Ella gozaba de pelaje espeso y largo, de colores pardos salpicados con destellos claros, y unos ojos color caramelo profundos y melancólicos. No conocía demasiado de su pasado antes de formar parte de la comitiva, pero el único sentimiento que afloraba si pensaba en ello era la agonía y el sufrimiento.
Gata era una de las gatunas de la comunidad, bajo la supervisión de Koki. Su deber era ayudar a los recién llegados y a los gatónidos jóvenes a establecerse en la aldea. Desde que el cacique Rony decidiese levantar una sociedad común para todos los gatónidos, muchos habían viajado desde tierras lejanas para unirse a la comunidad.
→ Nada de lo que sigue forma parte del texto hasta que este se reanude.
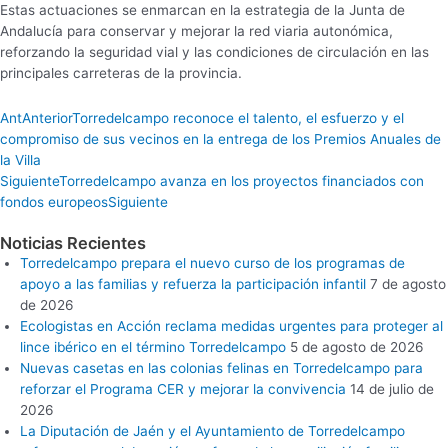
Estas actuaciones se enmarcan en la estrategia de la Junta de
Andalucía para conservar y mejorar la red viaria autonómica,
reforzando la seguridad vial y las condiciones de circulación en las
principales carreteras de la provincia.
Ant
Anterior
Torredelcampo reconoce el talento, el esfuerzo y el
compromiso de sus vecinos en la entrega de los Premios Anuales de
la Villa
Siguiente
Torredelcampo avanza en los proyectos financiados con
fondos europeos
Siguiente
Noticias Recientes
Torredelcampo prepara el nuevo curso de los programas de
apoyo a las familias y refuerza la participación infantil
7 de agosto
de 2026
Ecologistas en Acción reclama medidas urgentes para proteger al
lince ibérico en el término Torredelcampo
5 de agosto de 2026
Nuevas casetas en las colonias felinas en Torredelcampo para
reforzar el Programa CER y mejorar la convivencia
14 de julio de
2026
La Diputación de Jaén y el Ayuntamiento de Torredelcampo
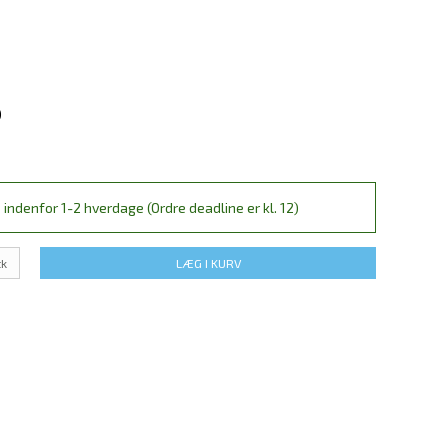
)
 indenfor 1-2 hverdage (Ordre deadline er kl. 12)
tk
LÆG I KURV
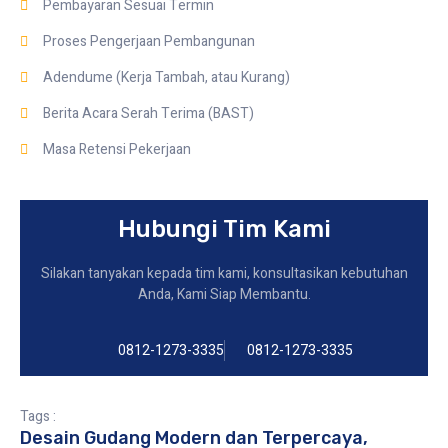
Pembayaran Sesuai Termin
Proses Pengerjaan Pembangunan
Adendume (Kerja Tambah, atau Kurang)
Berita Acara Serah Terima (BAST)
Masa Retensi Pekerjaan
Hubungi Tim Kami
Silakan tanyakan kepada tim kami, konsultasikan kebutuhan
Anda, Kami Siap Membantu.
0812-1273-3335
0812-1273-3335
Tags :
Desain Gudang Modern dan Terpercaya
,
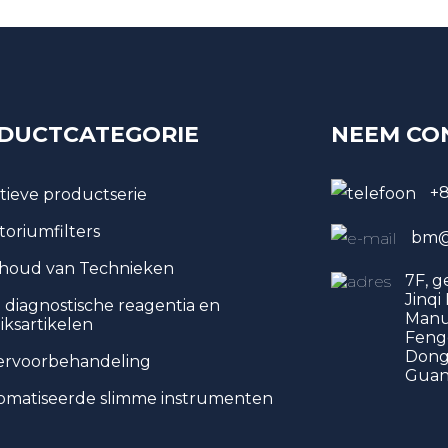
DUCTCATEGORIE
NEEM CO
+
tieve productserie
toriumfilters
bm@
houd van Technieken
7F, 
Jinqi
o diagnostische reagentia en
Manu
iksartikelen
Feng
Dongg
ervoorbehandeling
Guan
matiseerde slimme instrumenten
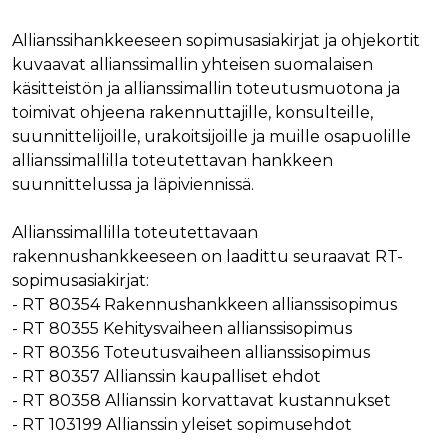
verkkosivus
käytetään
vierailijan s
yksilöimään 
evästeitä.
Allianssihankkeeseen sopimusasiakirjat ja ohjekortit
yksilöimällä
satunnaisest
IDE
1 vuosi
Tämän eväs
Google LLC
kuvaavat allianssimallin yhteisen suomalaisen
numero
on asettanu
.doubleclick.net
asiakastunnu
käsitteistön ja allianssimallin toteutusmuotona ja
Doubleclick,
Se sisältyy 
antaa tietoja
toimivat ohjeena rakennuttajille, konsulteille,
sivuston
miten
sivupyyntöön
loppukäyttä
suunnittelijoille, urakoitsijoille ja muille osapuolille
käytetään vie
käyttää
istunto- ja
verkkosivus
allianssimallilla toteutettavan hankkeen
kampanjatie
sekä kaikist
laskemiseen
suunnittelussa ja läpiviennissä.
mainoksista
sivustojen
jotka
analyysirapor
loppukäyttä
saattanut n
Allianssimallilla toteutettavaan
ennen viera
rakennushankkeeseen on laadittu seuraavat RT-
mainitussa
verkkosivus
sopimusasiakirjat:
bcookie
1 vuosi
Tämä on
Microsoft Corporation
- RT 80354 Rakennushankkeen allianssisopimus
Microsoft M
.linkedin.com
- RT 80355 Kehitysvaiheen allianssisopimus
ensimmäis
osapuolen 
- RT 80356 Toteutusvaiheen allianssisopimus
verkkosivus
jakamiseen
- RT 80357 Allianssin kaupalliset ehdot
sosiaalisen
median kaut
- RT 80358 Allianssin korvattavat kustannukset
- RT 103199 Allianssin yleiset sopimusehdot
lidc
1 päivä
Tämä on
Microsoft Corporation
Microsoft M
.linkedin.com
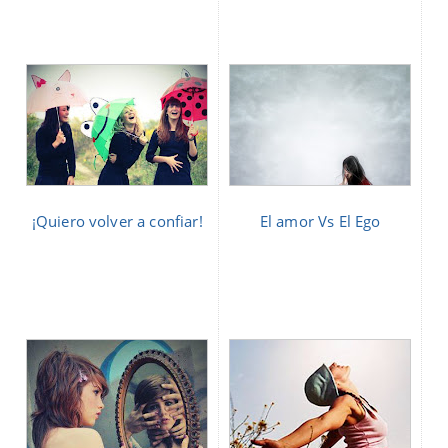
¡Quiero volver a confiar!
El amor Vs El Ego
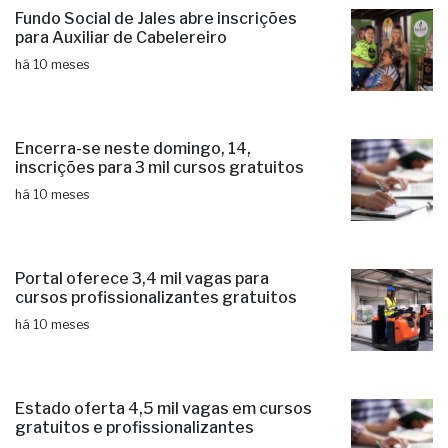
Fundo Social de Jales abre inscrições
para Auxiliar de Cabelereiro
há 10 meses
Encerra-se neste domingo, 14,
inscrições para 3 mil cursos gratuitos
há 10 meses
Portal oferece 3,4 mil vagas para
cursos profissionalizantes gratuitos
há 10 meses
Estado oferta 4,5 mil vagas em cursos
gratuitos e profissionalizantes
Las tareas de las gatunas consistían en facilitar la inclusión de estos novicios en las dinámicas de convivencia.
Era recatada, tranquila y muy paciente, sobre todo con aquellos gatónidos que llegaban intentando comerse el mundo y no podían ni masticar la comida seca. Su vida había cobrado sentido tras haberse unido voluntariamente a las gatunas: la sensación de ser el bastón guía para los jóvenes y perdidos era reconfortante. Quizás así ella podía encontrar lo que le faltaba.
Se encontraba dando un paseo tras haber dejado a una de las camadas de cachorros descansando en las cabañas superiores y localizó un pequeño montículo entre las raíces de un saúco, a unos minutos de camino del pueblo.
— (¡El Diario del príncipe, por Mushuki!) — Gata sabía que el pequeño Kael arrastraba ese pesado tomo amarillento de un lado para otro, escribiendo con orgullo la caligrafía que le había enseñado su padre. La curiosidad le pudo, era inevitable. Se sumergió en los relatos e historias del joven gatónido, dejándose llevar por la narración.
La inquietud inundó a Gata cuando las páginas comenzaron a estar en blanco. Sabía que no tenía tiempo que perder: no sólo el heredero estaba en peligro, sino varios de los retoños de la comunidad. Guardó de nuevo el tomo en el escondite improvisado y partió de inmediato a reunirse con Rony, el cacique de la aldea.
Cuando atravesó las cortinas de hojarasca seca, piel de ardilla y raíces curtidas que protegían el interior de la cabaña, el rostro de Rony ya mostraba preocupación.
— ¡Gran fiereza, vuestro hijo se ha metido en problemas! — masculló Gata, temblorosa. El cacique era un gatónido corpulento, con cicatrices de batallas pasadas en la cara y en el cuerpo, y su semblante era recio como un amanecer plomizo. — ¡Ha ido al norte, a la Cueva de los Reflejos!